À la belle de mai (1994, Renaud Séchan)

Publié le par GouxMathieu

   J'avais parlé, il y a fort, fort longtemps, d'un de mes albums de Renaud favoris, Morgane de toi ; mais si je devais finalement élire, devant l'éternel, celui qu'entre tous je préfère dans l'absolu, je choisirai celui-ci : À la belle de mai.

 

 

   Dernier album "original" de la fameuse "che-tron sauvage" avant son absence nécessaire, cette œuvre représente à mes yeux toute la quintessence du style de ce chanteur qu'entre tous j'adule. On y trouve, effectivement, les "trois grandes catégories de chanson" que je discriminais jadis : les "rigolotes" ("Cheveu blanc", "Mon amoureux", "À la belle de mai"), les tendres ("Le sirop de la rue", "Devant les lavabos"), et les "engagées" (toutes les autres, en vérité). Si, sans aucun doute, les deux premières catégories ne sont pas ici les mieux représentées et que l'on préfèrera sans doute les plus vieilles, et ce malgré toute mon amitié pour "Mon amoureux" (réussir à caler, en rime, le mot Marsupilami est un tour de force qui vaut bien tous les tamariniers baudelairiens) et pour "Devant les lavabos" pour sa mélancolie sourde, autant, je pense, que les chansons politiques sont ici les meilleures de toutes.
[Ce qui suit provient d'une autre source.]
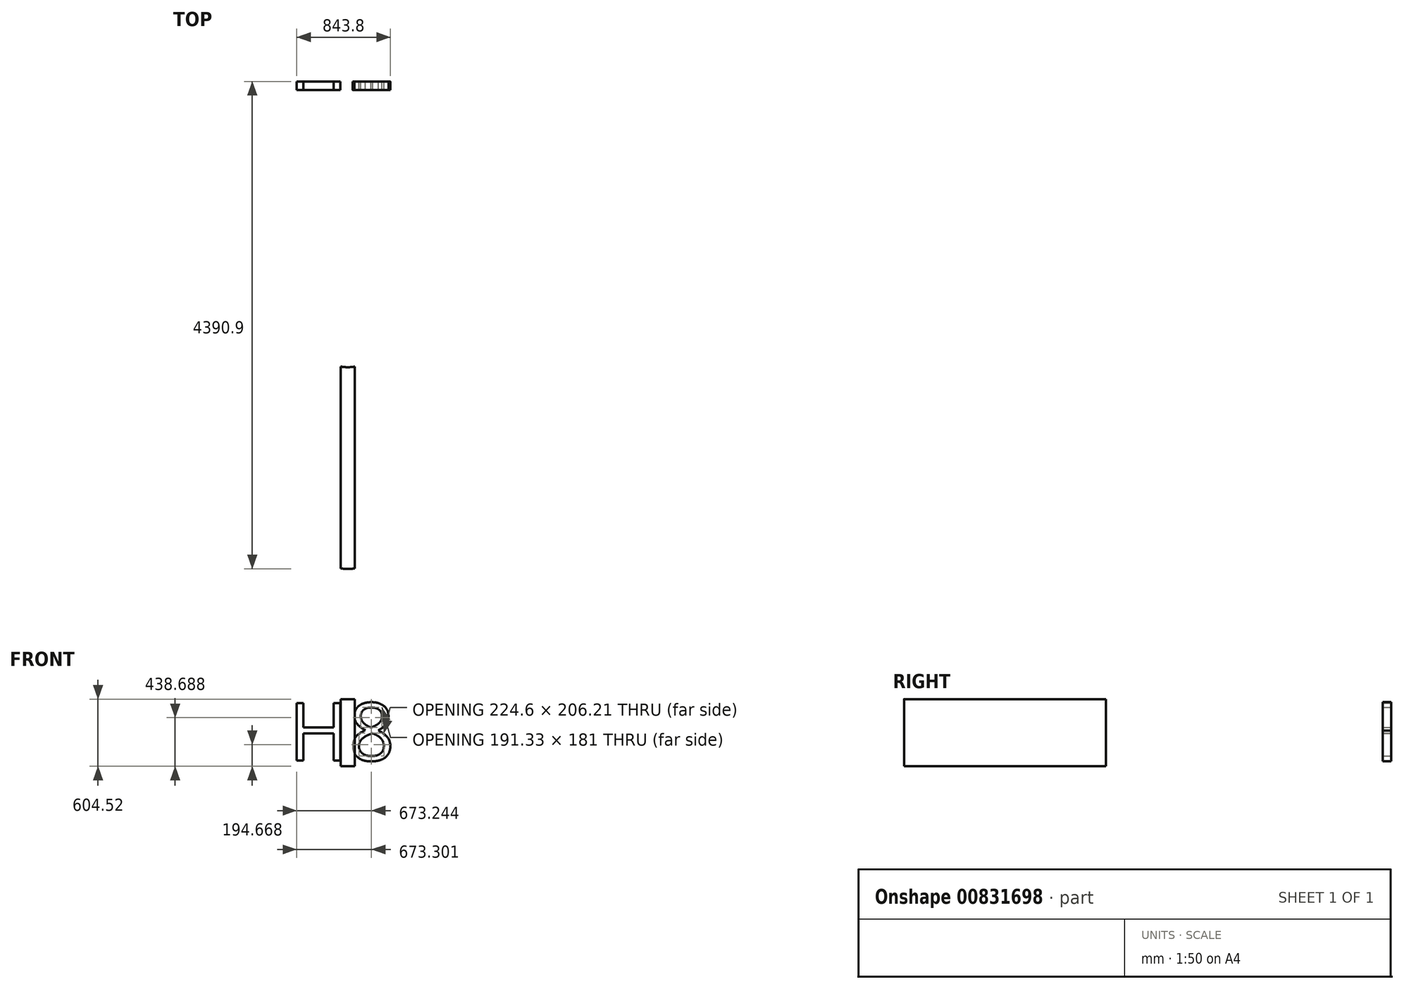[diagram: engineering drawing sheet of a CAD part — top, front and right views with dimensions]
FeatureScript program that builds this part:
annotation { "Feature Type Name" : "Feature", "Feature Type Description" : "" }
export const myFeature = defineFeature(function(context is Context, id is Id, definition is map)
    precondition{}
    {
        {
            var Q0;
            Q0=qCreatedBy(makeId("Top.planeOp"),FACE);
            var sketch = newSketch(context, id + "F0", { "sketchPlane" : qUnion([Q0])});
            skCircle(sketch, "E0", {"center": v(0, 0) * mm, "radius": 2120.9 * mm});
            skCircle(sketch, "E1", {"center": v(0, 0) * mm, "radius": 2184.4 * mm});
            skLineSegment(sketch, "E2", {"start": v(0, -2120.9) * mm, "end": v(0, 2120.9) * mm});
            skLineSegment(sketch, "E3", {"start": v(-2120.9, 0) * mm, "end": v(2120.9, 0) * mm});
            skLineSegment(sketch, "E4.0", {"start": v(63.5, -2209.8) * mm, "end": v(63.5, 2209.8) * mm});
            skLineSegment(sketch, "E5.0", {"start": v(-63.5, -2209.8) * mm, "end": v(-63.5, 2209.8) * mm});
            skLineSegment(sketch, "E6.0", {"start": v(-2209.8, -63.5) * mm, "end": v(2209.8, -63.5) * mm});
            skLineSegment(sketch, "E7.0", {"start": v(-2209.8, 63.5) * mm, "end": v(2209.8, 63.5) * mm});
            skLineSegment(sketch, "E8", {"start": v(0, 0) * mm, "end": v(-1544.6, 1544.6) * mm});
            skPoint(sketch, "E9", {"position": v(-63.5, 63.5) * mm});
            skPoint(sketch, "E10", {"position": v(-63.5, -63.5) * mm});
            skPoint(sketch, "E11", {"position": v(63.5, -63.5) * mm});
            skPoint(sketch, "E12", {"position": v(63.5, 63.5) * mm});
            skLineSegment(sketch, "E13", {"start": v(0, 0) * mm, "end": v(1544.6, 1544.6) * mm});
            skLineSegment(sketch, "E14", {"start": v(0, 0) * mm, "end": v(1544.6, -1544.6) * mm});
            skLineSegment(sketch, "E15", {"start": v(1544.6, -1544.6) * mm, "end": v(0, 0) * mm});
            skLineSegment(sketch, "E16", {"start": v(0, 0) * mm, "end": v(-1544.6, -1544.6) * mm});
            skCircle(sketch, "E17", {"center": v(0, 0) * mm, "radius": 368.3 * mm});
            skLineSegment(sketch, "E18", {"start": v(76.12, 368.3) * mm, "end": v(-63.5, 368.3) * mm});
            skLineSegment(sketch, "E19.0", {"start": v(25.58, 10.34) * mm, "end": v(-1519.02, 1554.94) * mm});
            skLineSegment(sketch, "E20.0", {"start": v(-10.34, -25.58) * mm, "end": v(-1554.94, 1519.02) * mm});
            skLineSegment(sketch, "E21.0", {"start": v(1570.18, -1534.26) * mm, "end": v(25.58, 10.34) * mm});
            skLineSegment(sketch, "E22.0", {"start": v(1534.26, -1570.18) * mm, "end": v(-10.34, -25.58) * mm});
            skLineSegment(sketch, "E23.0", {"start": v(-17.96, 17.96) * mm, "end": v(-1562.56, -1526.64) * mm});
            skLineSegment(sketch, "E24.0", {"start": v(17.96, -17.96) * mm, "end": v(-1526.64, -1562.56) * mm});
            skLineSegment(sketch, "E25.0", {"start": v(17.96, -17.96) * mm, "end": v(1562.56, 1526.64) * mm});
            skLineSegment(sketch, "E26.0", {"start": v(-17.96, 17.96) * mm, "end": v(1526.64, 1562.56) * mm});
            skSolve(sketch);
        }
        {
            var Q0;
            {var subQ0=sQuery(id+"F0.wireOp",EDGE,"E0");var subQ9=makeQuery(id+"F0.imprint","INTERSECT",VERTEX,{"disambiguationData":[OD(0.0)],"derivedFrom":[subQ0,sQuery(id+"F0.wireOp",EDGE,"E4.0")]});Q0=makeQuery(id+"F0.imprint","IMPRINT",FACE,{"disambiguationData":[TD([[makeQuery(id+"F0.imprint","IMPRINT",EDGE,{"disambiguationData":[TD([[subQ9,1.0]])],"derivedFrom":subQ0}),-1.0]])]});}
            var Q1;
            {var subQ0=sQuery(id+"F0.wireOp",EDGE,"E2");var subQ1=sQuery(id+"F0.wireOp",EDGE,"E0");var subQ2=makeQuery(id+"F0.imprint","INTERSECT",VERTEX,{"disambiguationData":[OD(1.0)],"derivedFrom":[subQ1,subQ0]});Q1=makeQuery(id+"F0.imprint","IMPRINT",FACE,{"disambiguationData":[TD([[makeQuery(id+"F0.imprint","IMPRINT",EDGE,{"disambiguationData":[TD([[subQ2,-1.0]])],"derivedFrom":subQ1}),1.0]])]});}
            var Q2;
            {var subQ3=sQuery(id+"F0.wireOp",EDGE,"E0");var subQ5=makeQuery(id+"F0.imprint","INTERSECT",VERTEX,{"disambiguationData":[OD(1.0)],"derivedFrom":[subQ3,sQuery(id+"F0.wireOp",EDGE,"E2")]});Q2=makeQuery(id+"F0.imprint","IMPRINT",FACE,{"disambiguationData":[TD([[makeQuery(id+"F0.imprint","IMPRINT",EDGE,{"disambiguationData":[TD([[subQ5,1.0]])],"derivedFrom":subQ3}),-1.0]])]});}
            var Q3;
            {var subQ0=sQuery(id+"F0.wireOp",EDGE,"E5.0");var subQ1=sQuery(id+"F0.wireOp",EDGE,"E0");var subQ2=makeQuery(id+"F0.imprint","INTERSECT",VERTEX,{"disambiguationData":[OD(0.0)],"derivedFrom":[subQ1,subQ0]});Q3=makeQuery(id+"F0.imprint","IMPRINT",FACE,{"disambiguationData":[TD([[makeQuery(id+"F0.imprint","IMPRINT",EDGE,{"disambiguationData":[TD([[subQ2,-1.0]])],"derivedFrom":subQ1}),-1.0]])]});}
            var Q4;
            {var subQ0=sQuery(id+"F0.wireOp",EDGE,"E2");var subQ1=sQuery(id+"F0.wireOp",EDGE,"E0");var subQ2=makeQuery(id+"F0.imprint","INTERSECT",VERTEX,{"disambiguationData":[OD(1.0)],"derivedFrom":[subQ1,subQ0]});Q4=makeQuery(id+"F0.imprint","IMPRINT",FACE,{"disambiguationData":[TD([[makeQuery(id+"F0.imprint","IMPRINT",EDGE,{"disambiguationData":[TD([[subQ2,1.0]])],"derivedFrom":subQ1}),1.0]])]});}
            extrude(context, id + "F1", {"entities" : qUnion([Q0, Q1, Q2, Q3, Q4]), "depth" : 604.52 * mm, "offsetDistance" : 25.4 * mm});
        }
        {
            var Q0;
            Q0=makeQuery(id+"F1.opExtrude","CAP_FACE",FACE,{"disambiguationData":[OSD([sQuery(id+"F0.wireOp",EDGE,"E0"),sQuery(id+"F0.wireOp",EDGE,"E1"),sQuery(id+"F0.wireOp",EDGE,"E4.0"),sQuery(id+"F0.wireOp",EDGE,"E5.0"),sQuery(id+"F0.wireOp",EDGE,"E7.0"),sQuery(id+"F0.wireOp",EDGE,"E8"),sQuery(id+"F0.wireOp",EDGE,"E13")])],"isStart":false});
            var sketch = newSketch(context, id + "F2", { "sketchPlane" : qUnion([Q0])});
            skCircle(sketch, "E27", {"center": v(0, 447.04) * mm, "radius": 35.56 * mm});
            skSolve(sketch);
        }
        {
            var Q0;
            Q0=makeQuery(id+"F2.imprint","IMPRINT",FACE,{"disambiguationData":[TD([[makeQuery(id+"F2.imprint","IMPRINT",EDGE,{"derivedFrom":sQuery(id+"F2.wireOp",EDGE,"E27")}),1.0]])]});
            extrude(context, id + "F3", {"entities" : qUnion([Q0]), "operationType" : NewBodyOperationType.REMOVE, "oppositeDirection" : true, "depth" : 660.4 * mm, "offsetDistance" : 25.4 * mm});
        }
        {
            var Q0;
            Q0=qCreatedBy(makeId("Front.planeOp"),FACE);
            cPlane(context, id + "F4", {"entities" : qUnion([Q0]), "cplaneType" : CPlaneType.OFFSET, "offset" : 2209.8 * mm, "oppositeDirection" : true, "width" : 152.4 * mm, "height" : 152.4 * mm});
        }
        {
            var Q0;
            Q0=qCreatedBy(id+"F4.planeOp",FACE);
            var sketch = newSketch(context, id + "F5", { "sketchPlane" : qUnion([Q0])});
            skText(sketch, "E28", { "text": "8H", "fontName": "OpenSans-Regular.ttf"});
            const initialGuessF5  = {"E28": [-0.4639, 0.0508, 1, 0, 0.52324]};
            skSetInitialGuess(sketch, initialGuessF5);
            skSolve(sketch);
        }
        {
            var Q0;
            Q0 = qSketchRegion(id + "F5", true);
            extrude(context, id + "F6", {"entities" : qUnion([Q0]), "oppositeDirection" : true, "depth" : 76.2 * mm, "offsetDistance" : 25.4 * mm});
        }
        {
            var Q0;
            Q0=makeQuery(id+"F6.opExtrude","SWEPT_BODY",BODY,{"disambiguationData":[OSD([sQuery(id+"F5.wireOp",EDGE,"E28.sketch_text.stroke-31"),sQuery(id+"F5.wireOp",EDGE,"E28.sketch_text.stroke-32"),sQuery(id+"F5.wireOp",EDGE,"E28.sketch_text.stroke-33"),sQuery(id+"F5.wireOp",EDGE,"E28.sketch_text.stroke-34"),sQuery(id+"F5.wireOp",EDGE,"E28.sketch_text.stroke-35"),sQuery(id+"F5.wireOp",EDGE,"E28.sketch_text.stroke-36"),sQuery(id+"F5.wireOp",EDGE,"E28.sketch_text.stroke-37"),sQuery(id+"F5.wireOp",EDGE,"E28.sketch_text.stroke-38"),sQuery(id+"F5.wireOp",EDGE,"E28.sketch_text.stroke-39"),sQuery(id+"F5.wireOp",EDGE,"E28.sketch_text.stroke-40"),sQuery(id+"F5.wireOp",EDGE,"E28.sketch_text.stroke-41"),sQuery(id+"F5.wireOp",EDGE,"E28.sketch_text.stroke-42")])]});
            var Q1;
            Q1=makeQuery(id+"F6.opExtrude","SWEPT_BODY",BODY,{"disambiguationData":[OSD([sQuery(id+"F5.wireOp",EDGE,"E28.sketch_text.stroke-0"),sQuery(id+"F5.wireOp",EDGE,"E28.sketch_text.stroke-1"),sQuery(id+"F5.wireOp",EDGE,"E28.sketch_text.stroke-2"),sQuery(id+"F5.wireOp",EDGE,"E28.sketch_text.stroke-3"),sQuery(id+"F5.wireOp",EDGE,"E28.sketch_text.stroke-4"),sQuery(id+"F5.wireOp",EDGE,"E28.sketch_text.stroke-5"),sQuery(id+"F5.wireOp",EDGE,"E28.sketch_text.stroke-6"),sQuery(id+"F5.wireOp",EDGE,"E28.sketch_text.stroke-7"),sQuery(id+"F5.wireOp",EDGE,"E28.sketch_text.stroke-8"),sQuery(id+"F5.wireOp",EDGE,"E28.sketch_text.stroke-9"),sQuery(id+"F5.wireOp",EDGE,"E28.sketch_text.stroke-10"),sQuery(id+"F5.wireOp",EDGE,"E28.sketch_text.stroke-11"),sQuery(id+"F5.wireOp",EDGE,"E28.sketch_text.stroke-12"),sQuery(id+"F5.wireOp",EDGE,"E28.sketch_text.stroke-13"),sQuery(id+"F5.wireOp",EDGE,"E28.sketch_text.stroke-14"),sQuery(id+"F5.wireOp",EDGE,"E28.sketch_text.stroke-15"),sQuery(id+"F5.wireOp",EDGE,"E28.sketch_text.stroke-16"),sQuery(id+"F5.wireOp",EDGE,"E28.sketch_text.stroke-17"),sQuery(id+"F5.wireOp",EDGE,"E28.sketch_text.stroke-18"),sQuery(id+"F5.wireOp",EDGE,"E28.sketch_text.stroke-19"),sQuery(id+"F5.wireOp",EDGE,"E28.sketch_text.stroke-20"),sQuery(id+"F5.wireOp",EDGE,"E28.sketch_text.stroke-21"),sQuery(id+"F5.wireOp",EDGE,"E28.sketch_text.stroke-22"),sQuery(id+"F5.wireOp",EDGE,"E28.sketch_text.stroke-23"),sQuery(id+"F5.wireOp",EDGE,"E28.sketch_text.stroke-24"),sQuery(id+"F5.wireOp",EDGE,"E28.sketch_text.stroke-25"),sQuery(id+"F5.wireOp",EDGE,"E28.sketch_text.stroke-26"),sQuery(id+"F5.wireOp",EDGE,"E28.sketch_text.stroke-27"),sQuery(id+"F5.wireOp",EDGE,"E28.sketch_text.stroke-28"),sQuery(id+"F5.wireOp",EDGE,"E28.sketch_text.stroke-29"),sQuery(id+"F5.wireOp",EDGE,"E28.sketch_text.stroke-30")])]});
            var Q2;
            Q2=makeQuery(id+"F6.opExtrude","CAP_EDGE",EDGE,{"disambiguationData":[OSD([sQuery(id+"F5.wireOp",EDGE,"E28.sketch_text.stroke-36")])],"isStart":false});
            transform(context, id + "F7", {"entities" : qUnion([Q0, Q1]), "transformType" : TransformType.ROTATION, "transformAxis" : qUnion([Q2]), "angle" : 180 * degree, "makeCopy" : false});
        }
        {
            var Q0;
            Q0=makeQuery(id+"F6.opExtrude","SWEPT_BODY",BODY,{"disambiguationData":[OSD([sQuery(id+"F5.wireOp",EDGE,"E28.sketch_text.stroke-0"),sQuery(id+"F5.wireOp",EDGE,"E28.sketch_text.stroke-1"),sQuery(id+"F5.wireOp",EDGE,"E28.sketch_text.stroke-2"),sQuery(id+"F5.wireOp",EDGE,"E28.sketch_text.stroke-3"),sQuery(id+"F5.wireOp",EDGE,"E28.sketch_text.stroke-4"),sQuery(id+"F5.wireOp",EDGE,"E28.sketch_text.stroke-5"),sQuery(id+"F5.wireOp",EDGE,"E28.sketch_text.stroke-6"),sQuery(id+"F5.wireOp",EDGE,"E28.sketch_text.stroke-7"),sQuery(id+"F5.wireOp",EDGE,"E28.sketch_text.stroke-8"),sQuery(id+"F5.wireOp",EDGE,"E28.sketch_text.stroke-9"),sQuery(id+"F5.wireOp",EDGE,"E28.sketch_text.stroke-10"),sQuery(id+"F5.wireOp",EDGE,"E28.sketch_text.stroke-11"),sQuery(id+"F5.wireOp",EDGE,"E28.sketch_text.stroke-12"),sQuery(id+"F5.wireOp",EDGE,"E28.sketch_text.stroke-13"),sQuery(id+"F5.wireOp",EDGE,"E28.sketch_text.stroke-14"),sQuery(id+"F5.wireOp",EDGE,"E28.sketch_text.stroke-15"),sQuery(id+"F5.wireOp",EDGE,"E28.sketch_text.stroke-16"),sQuery(id+"F5.wireOp",EDGE,"E28.sketch_text.stroke-17"),sQuery(id+"F5.wireOp",EDGE,"E28.sketch_text.stroke-18"),sQuery(id+"F5.wireOp",EDGE,"E28.sketch_text.stroke-19"),sQuery(id+"F5.wireOp",EDGE,"E28.sketch_text.stroke-20"),sQuery(id+"F5.wireOp",EDGE,"E28.sketch_text.stroke-21"),sQuery(id+"F5.wireOp",EDGE,"E28.sketch_text.stroke-22"),sQuery(id+"F5.wireOp",EDGE,"E28.sketch_text.stroke-23"),sQuery(id+"F5.wireOp",EDGE,"E28.sketch_text.stroke-24"),sQuery(id+"F5.wireOp",EDGE,"E28.sketch_text.stroke-25"),sQuery(id+"F5.wireOp",EDGE,"E28.sketch_text.stroke-26"),sQuery(id+"F5.wireOp",EDGE,"E28.sketch_text.stroke-27"),sQuery(id+"F5.wireOp",EDGE,"E28.sketch_text.stroke-28"),sQuery(id+"F5.wireOp",EDGE,"E28.sketch_text.stroke-29"),sQuery(id+"F5.wireOp",EDGE,"E28.sketch_text.stroke-30")])]});
            var Q1;
            Q1=makeQuery(id+"F6.opExtrude","SWEPT_BODY",BODY,{"disambiguationData":[OSD([sQuery(id+"F5.wireOp",EDGE,"E28.sketch_text.stroke-31"),sQuery(id+"F5.wireOp",EDGE,"E28.sketch_text.stroke-32"),sQuery(id+"F5.wireOp",EDGE,"E28.sketch_text.stroke-33"),sQuery(id+"F5.wireOp",EDGE,"E28.sketch_text.stroke-34"),sQuery(id+"F5.wireOp",EDGE,"E28.sketch_text.stroke-35"),sQuery(id+"F5.wireOp",EDGE,"E28.sketch_text.stroke-36"),sQuery(id+"F5.wireOp",EDGE,"E28.sketch_text.stroke-37"),sQuery(id+"F5.wireOp",EDGE,"E28.sketch_text.stroke-38"),sQuery(id+"F5.wireOp",EDGE,"E28.sketch_text.stroke-39"),sQuery(id+"F5.wireOp",EDGE,"E28.sketch_text.stroke-40"),sQuery(id+"F5.wireOp",EDGE,"E28.sketch_text.stroke-41"),sQuery(id+"F5.wireOp",EDGE,"E28.sketch_text.stroke-42")])]});
            transform(context, id + "F8", {"entities" : qUnion([Q0, Q1]), "transformType" : TransformType.TRANSLATION_3D, "dx" : -90.17 * mm, "dy" : -155.7 * mm, "dz" : 0 * mm, "makeCopy" : false});
        }
    });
   Il me semble, qu'ici, la pensée de Renaud a atteint son paroxysme, et qu'il soit arrivé à atteindre une forme de grâce dans son analyse, touchant à la fois le fond des choses, la fragilité de la langue et l'intelligence du reste. La chanson d'ouverture, "La ballade de Willy Brouillard", est un blues étrange en hommage, même si le chanteur s'en défend finalement, d'un "flic" faisant des rondes de nuit et confronté et à une vie qu'il n'a pas choisie, et à l'horreur de la misère des banlieues ; "Adios Zapata !", sur un air bien plus dansant, évoque, comme n'en ayant pas l'air, la culture du pavot en Amérique du Sud et la façon dont ses habitants tentent de se jouer du système ; "La médaille", qui attirera à son auteur bien des ennuis judiciaires - preuve qu'il a, quelque part, gratté là où il le fallait - est une fable antimilitariste qui n'aurait pas dépareillé dans les années 1930 et qui rappelle, par endroit, son album de reprises des chansons du temps Le p'tit bal du samedi soir.

   Avec cet album, Renaud finit de convaincre ceux qui n'avaient pas été, encore, convaincus de son talent inénarrable.

   Un chef d'œuvre, à n'en point douter.